For Andrew Mandel, a master’s degree candidate who took the course last spring, “Thinking Like an Educator” connected the dots between his other courses. Mandel’s group leveraged the knowledge of assessment scholars like Professor of Education Daniel Koretz to help the fictional Hawkins with an especially difficult external assessment.
“‘Thinking Like an Educator’ forced students to confront theory, design, and practice in the context of some pretty knotty problems,” Mandel says. As director of curriculum for Teach for America, Mandel now approaches quick-fix solutions, be they vouchers, charter schools, teacher salaries, or funding, with a healthy skepticism and a deeper understanding of the complexity of change.
Creating more powerful educators
Concurring with students that “Thinking Like an Educator” is a positive step toward a common core of training for educators, Lagemann is now engaged with the faculty in the trickier business of creating a true core curriculum for all HGSE master’s students. While time and space constrain its creation, Lagemann points to possible changes in the University’s calendar and the Ed School’s possible move to Allston as facilitating this curricular change.

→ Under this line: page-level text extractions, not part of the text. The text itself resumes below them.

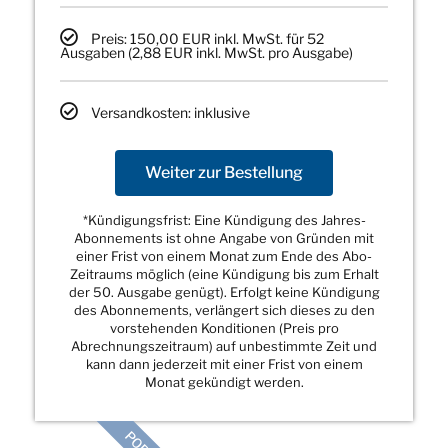
Preis: 150,00 EUR inkl. MwSt. für 52
Ausgaben (2,88 EUR inkl. MwSt. pro Ausgabe)
Versandkosten: inklusive
Weiter zur Bestellung
*Kündigungsfrist: Eine Kündigung des Jahres-
Abonnements ist ohne Angabe von Gründen mit
einer Frist von einem Monat zum Ende des Abo-
Zeitraums möglich (eine Kündigung bis zum Erhalt
der 50. Ausgabe genügt). Erfolgt keine Kündigung
des Abonnements, verlängert sich dieses zu den
vorstehenden Konditionen (Preis pro
Abrechnungszeitraum) auf unbestimmte Zeit und
kann dann jederzeit mit einer Frist von einem
Monat gekündigt werden.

Still, Lagemann asserts that a core curriculum using the case method is not the goal but rather a means to an end.
“We’re asking more of education today than ever before in history. If we’re going to have education that is powerful enough to educate all people well, we’ve got to have more powerful educators,” she says. “We are betting that people will be better teachers, better curriculum developers, better school leaders, better technology specialists if they master this curriculum.”